Soon we learn of a secret corridor that runs along one side of the hotel, complete with two-way mirrors and optional speakers, meaning the El Royale is a playground for the voyeur—or anyone wanting to, say, blackmail high-level politicians who may have passed through and stayed in the area. While Miles eventually cops to the fact that “management” forces him to record certain guests, the film teases a conspiracy-fueled plot that ultimately never comes into complete focus. In one sense, it’s a disappointment to see the film ultimately do so little with such a juicy storyline, but in eliding the more far-reaching scope and full-blown psychedelic paranoia of something like Paul Thomas Anderson’s Inherent Vice, Goddard is better able to milk some electric drama from the contradictions and complexities of his characters’ beings.
As the film’s camera follows numerous characters as they wander through the hotel’s back corridor, often catching glimpses of things meant to remain behind closed doors, the audience begins to see these individuals in different lights.

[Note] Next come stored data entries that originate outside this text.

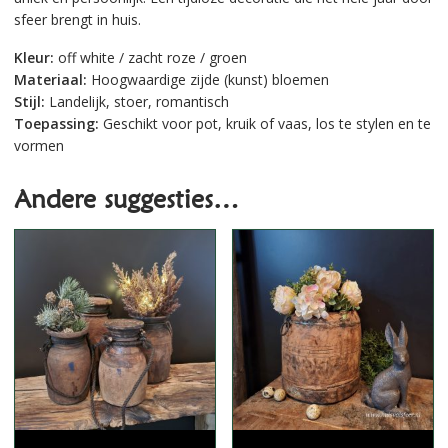
sfeer brengt in huis.
Kleur:
off white / zacht roze / groen
Materiaal:
Hoogwaardige zijde (kunst) bloemen
Stijl:
Landelijk, stoer, romantisch
Toepassing:
Geschikt voor pot, kruik of vaas, los te stylen en te
vormen
Andere suggesties…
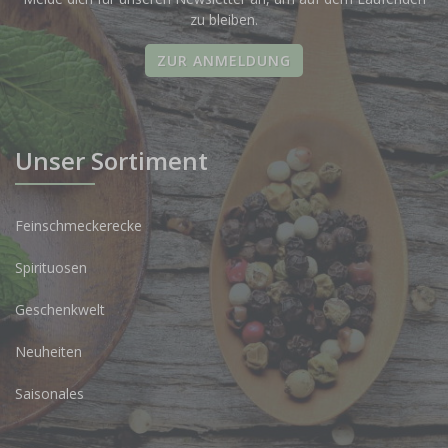
zu bleiben.
ZUR ANMELDUNG
Unser Sortiment
Feinschmeckerecke
Spirituosen
Geschenkwelt
Neuheiten
Saisonales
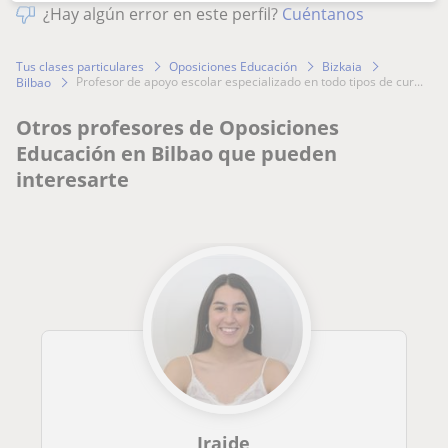
¿Hay algún error en este perfil?
Cuéntanos
Tus clases particulares
Oposiciones Educación
Bizkaia
profesor de apoyo escolar especializado en todo tipos de cur...
Bilbao
Otros profesores de Oposiciones
Educación en Bilbao que pueden
interesarte
Iraide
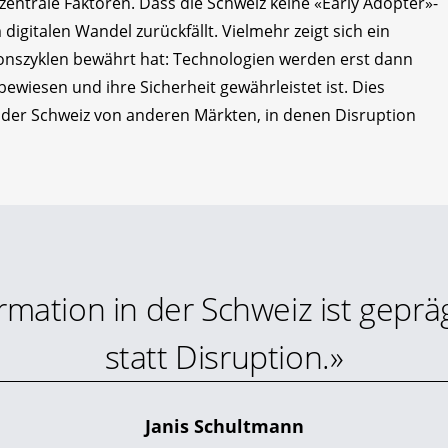
zentrale Faktoren. Dass die Schweiz keine «Early Adopter»-
 digitalen Wandel zurückfällt. Vielmehr zeigt sich ein
ionszyklen bewährt hat: Technologien werden erst dann
bewiesen und ihre Sicherheit gewährleistet ist. Dies
n der Schweiz von anderen Märkten, in denen Disruption
formation in der Schweiz ist gep
statt Disruption.»
Janis Schultmann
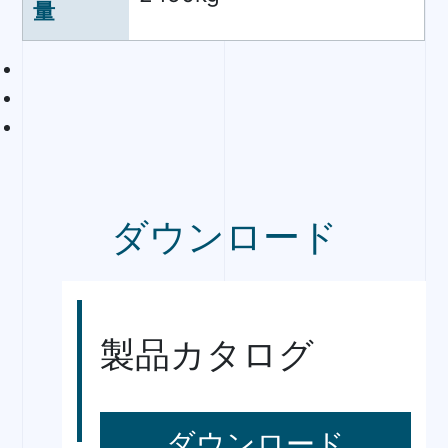
量
ダウンロード
製品カタログ
ダウンロード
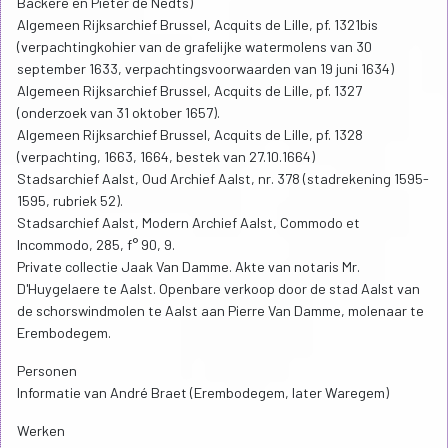
Backere en Pieter de Nedts)
Algemeen Rijksarchief Brussel, Acquits de Lille, pf. 1321bis
(verpachtingkohier van de grafelijke watermolens van 30
september 1633, verpachtingsvoorwaarden van 19 juni 1634)
Algemeen Rijksarchief Brussel, Acquits de Lille, pf. 1327
(onderzoek van 31 oktober 1657).
Algemeen Rijksarchief Brussel, Acquits de Lille, pf. 1328
(verpachting, 1663, 1664, bestek van 27.10.1664)
Stadsarchief Aalst, Oud Archief Aalst, nr. 378 (stadrekening 1595-
1595, rubriek 52).
Stadsarchief Aalst, Modern Archief Aalst, Commodo et
Incommodo, 285, f° 90, 9.
Private collectie Jaak Van Damme. Akte van notaris Mr.
D'Huygelaere te Aalst. Openbare verkoop door de stad Aalst van
de schorswindmolen te Aalst aan Pierre Van Damme, molenaar te
Erembodegem.
Personen
Informatie van André Braet (Erembodegem, later Waregem)
Werken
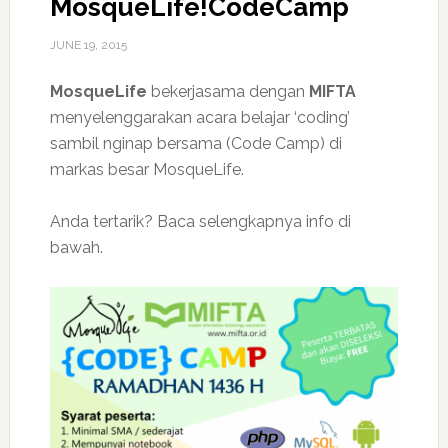
MosqueLife!CodeCamp
JUNE 19, 2015
MosqueLife
bekerjasama dengan
MIFTA
menyelenggarakan acara belajar ‘coding’
sambil nginap bersama (Code Camp) di
markas besar MosqueLife.
Anda tertarik? Baca selengkapnya info di
bawah.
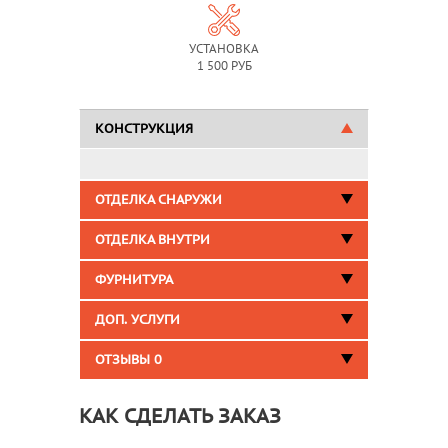
УСТАНОВКА
1 500 РУБ
КОНСТРУКЦИЯ
ОТДЕЛКА СНАРУЖИ
ОТДЕЛКА ВНУТРИ
ФУРНИТУРА
ДОП. УСЛУГИ
ОТЗЫВЫ
0
КАК СДЕЛАТЬ ЗАКАЗ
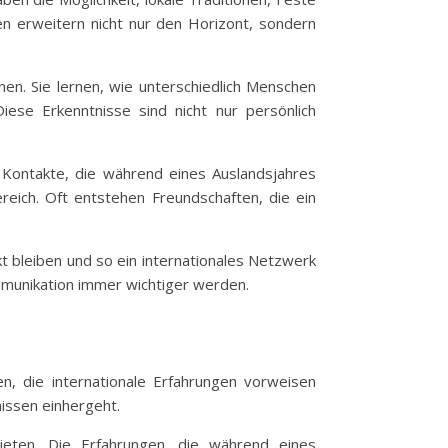
en erweitern nicht nur den Horizont, sondern
en. Sie lernen, wie unterschiedlich Menschen
ese Erkenntnisse sind nicht nur persönlich
e Kontakte, die während eines Auslandsjahres
reich. Oft entstehen Freundschaften, die ein
 bleiben und so ein internationales Netzwerk
ommunikation immer wichtiger werden.
en, die internationale Erfahrungen vorweisen
issen einhergeht.
bieten. Die Erfahrungen, die während eines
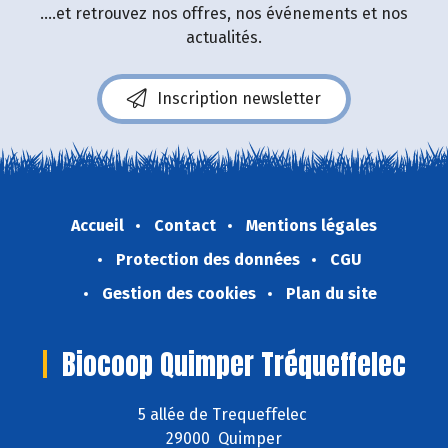
....et retrouvez nos offres, nos événements et nos
actualités.
Inscription newsletter
Accueil
Contact
Mentions légales
Protection des données
CGU
Gestion des cookies
Plan du site
Biocoop Quimper Tréqueffelec
5 allée de Trequeffelec
29000 Quimper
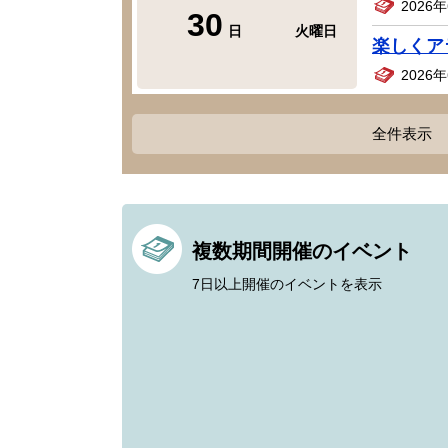
2026
30
日
火曜日
楽しくア
2026
全件表示
複数期間開催のイベント
7日以上開催のイベントを表示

It’s impressive to behold the ease with which Goddard takes to this thorny and prismatic view of his characters’ troubled pasts and secret agendas, effectively forcing us to continually question the nature of our preconceptions. And the compositions throughout these scenes, some of which we view through reflective surfaces such as mirrors, work to further implicate us in the film’s voyeuristic tendencies. That most of these sequences are set to Erivo’s Darlene Sweet belting out doo-wop a cappella as she practices in her room only adds to their offbeat allure.
As he moves Bad Times at the El Royale from the hotel’s dark hidden passages to the warm glow of its elaborate lobby, Goddard continues to peel back the layers of his characters’ experiences, tightening the screws on them while also breathing some fresh life into the tiresome structural gimmickry that drives, and often sinks, so many postmodern thrillers in the quarter-century since Pulp Fiction. The film’s use of chapters, a novelistic device that’s fairly overplayed as of late, is particularly effective for the way it at once elucidates the moral dilemmas that grip the characters and the social and political spectacles of the day in which they’re caught up, including the Vietnam War, F.B.I. overreaching, and the rise of cults. The timing of these chapter breaks also brings a propulsive sense of urgency to the Bad Times at the El Royale, creating a rich emotional chiaroscuro that distinguishes Goddard’s film from other works blatantly inspired by Quentin Tarantino.
Soon after Chris Hemsworth’s Billy Lee, a Manson-like hippie cult leader, shows up on the scene, guns a-blazin’ and obliques a-poppin’, he goes into a lengthy speech that literalizes the film’s themes of duality and notions of right and wrong and good and evil, Goddard risks slipping into straight-up soapboxing. But Goddard still manages to even wind this one-note baddie toward a cutting scene that brings an unexpected emotional weight to his seemingly invincible megalomania. As the moment comes after Darlene, the victim of racist and sexist harassment on several occasions, finally calls him on his bullshit—she dismissively declares, “I’m bored of men like you”—after he forces everyone to indulge in a series of power-grabbing mind games, we’re treated to one of the more subtle and unexpected nods to the dynamics of the #MeToo movement. And it’s in its ability to upend expectations, both in terms of narrative and depth of characters, that Bad Times at the El Royale overcomes the shortcomings of its sprawling, messy narrative.